Following a full decade of inaction, Poland’s Moon are back with a new lineup and a new musical direction, having moved away from the symphonic BM sound of previous album ‘Satan’s Wept’ and on into harsher black/death territory this time around with new album ‘Lucifer’s Horns’. The album cover is one of those thrown-together, professional-looking yet flat and generic photoshop affairs that seem to crop up everywhere nowadays (Dimmu Borgir, take a bow), featuring a grim-faced and demonic Christlike figure with a giant serpent nesting in his crown of horns, and it’s an image which, along with the spectacularly lazy album title, hints at po-faced cardboard Satanism, overly slick production and a complete lack of surprises to follow.
In spite of this the album starts off very promisingly however, gearing up with a suitably ominous intro full of martial drum-rolls that gives way to some gratifyingly dense and chaotic black-tinged riffing and clattering drums on the album’s title track. Said track gallops along urgently and single-mindedly in Belphegor’s wake with all the momentum of a heavily-armoured cavalry charge, regularly ploughing through rousing, God-Dethroned-style, chugging melodic grooves and accompanied by an onslaught of guttural shrieks of which the only words decipherable over the cacophonous beating of metaphorical hooves are summons to Lucifer and Satan. It’s a straightforward but wholly enjoyable track that makes up for its lack of invention by being seriously pummelling and laden with hooks, but as the album progresses it becomes increasingly apparent that there just aren’t enough ideas to go around.

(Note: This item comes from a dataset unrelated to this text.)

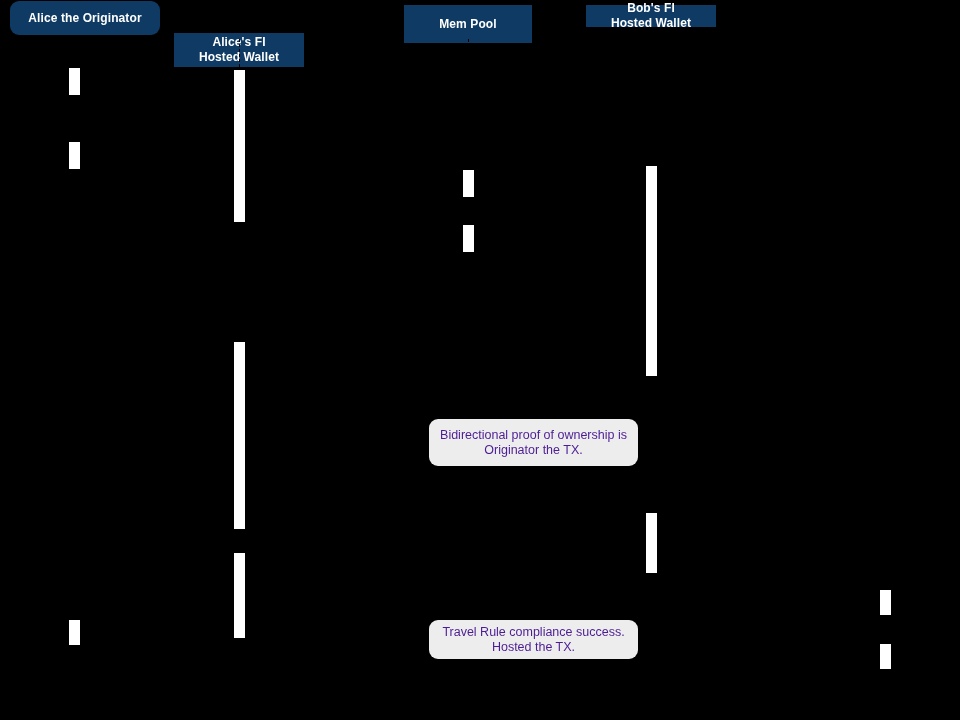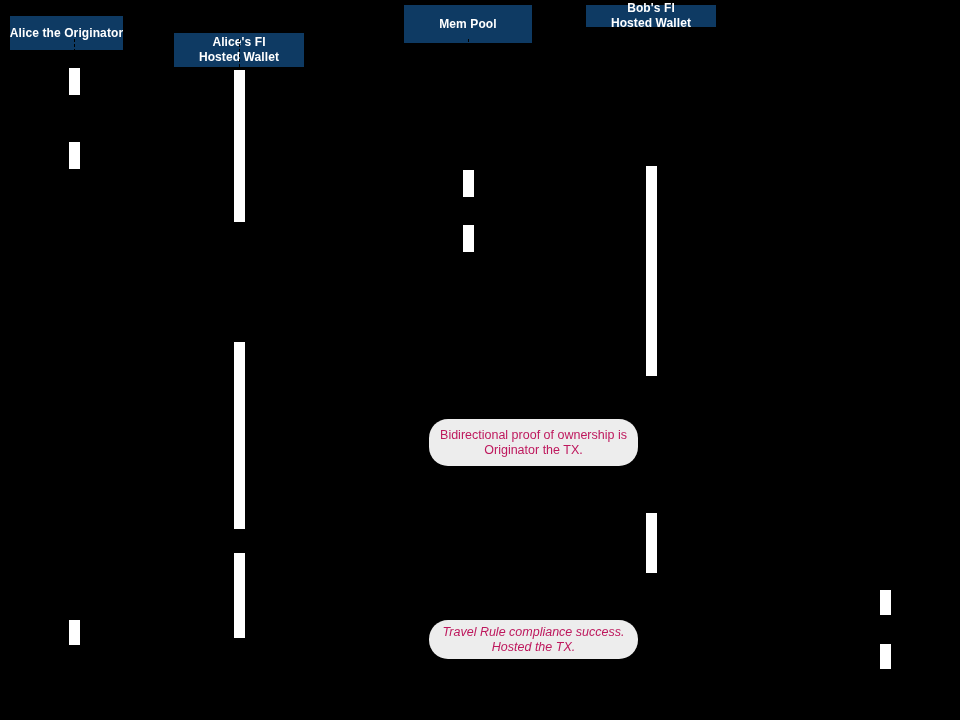"Alice the Originator" div.participant { border-radius: none -> 9px; top: 16px -> 1px; width: 113px -> 150px }
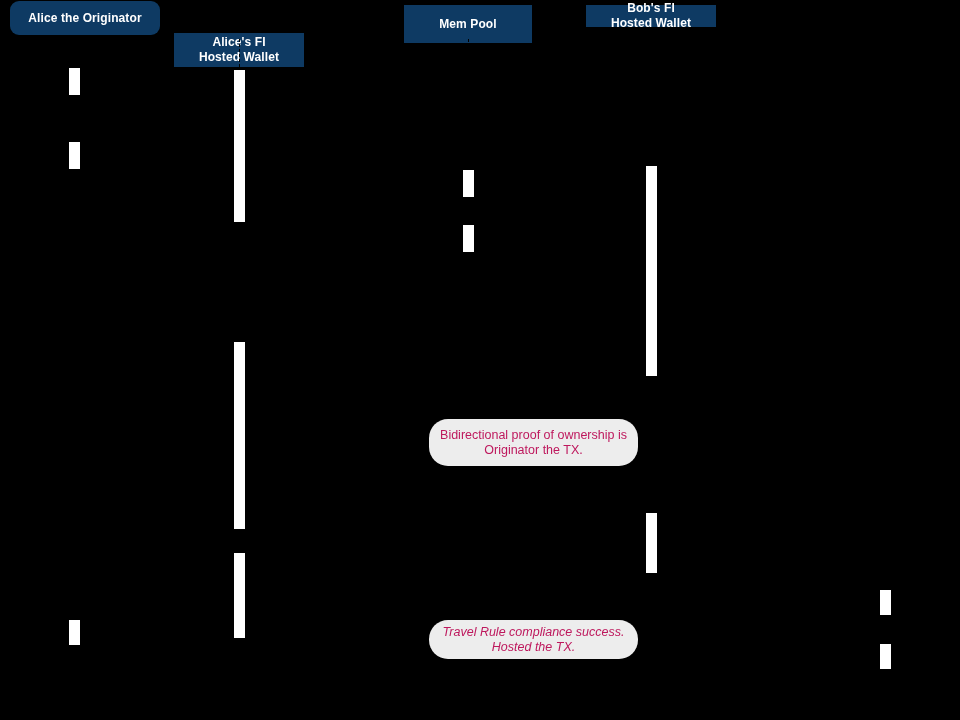"Bidirectional proof of ownership is" .note { border-radius: 19px -> 9px; color: #be185d -> #4c1d95 }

“Torches Begin to Burn” throws together thundering build-ups, high-octane yet one-dimensional hammering and a gratifyingly chunky and clinical mid-paced bridge, adding the odd incongruous sprinkling of folksy Spanish guitar here and there for good measure, but the end result is no more than the sum of its parts. This is something that sums up the album as a whole, its’ musical arrangements feeling professional yet rarely more than perfunctory and with the interesting passages frequently swamped by entirely generic blasting that gratifies the reptilian brain but leaves higher order functions free to daydream about what to have for tea.
There are undoubtedly plenty of hugely enjoyable passages on ‘Lucifer’s Horns’, for example “The Book of Fire” opens with some tight and immensely heavy stop-start riffing before spilling over into some satisfyingly chaotic melodies nicely underpinned by demented clattering and simple-but-effective drum fills, whilst “Night of the Serpent” does a good job of capturing some of the heroic, face-in-a-jet-engine melody and battleground atmosphere of those purveyors of finest ‘Northern Hyperblast’, Kataklysm. “Semen of Ye Old One” meanwhile stands out for possessing actual feeling that is so lacking elsewhere, opening with passages of ominous rumblings that invoke imagery of some hideous beast tearing its way through the undergrowth before flourishing into the rousing call-and-answer of an exhilarating melodic riff and bombastic, underpinning tattoo that hurtles forward and stirs up the electrifying spectre of Arckanum for the briefest of moments. This is contrasted with an epic, mid-paced passage that rises above the battlefield before another satisfying plunge into the chaotic depths of melee carnage takes hold, and for once the blasting feels charged and meaningfully focussed, conjuring up a desperate scene of breathless slaughter that leaves the smell of blood lingering in the nostrils.
Much of the album is content to just plough its way down well worn paths of workmanlike tremolo riffing and juggernaut chugging however, throwing in a hint of Nile or a thrown-together, unrestrained solo here and there to break up the senseless bombardment, but much as I’d love to quip that it’s more a case of ‘Satan’s Arse’ than Lucifer’s Horns, it remains a professionally executed and frequently enjoyable listen all the same. Unfortunately however the songs slip into generic filler material too easily and blend into one another too frequently to make Lucifer’s Horns anything to get seriously excited about.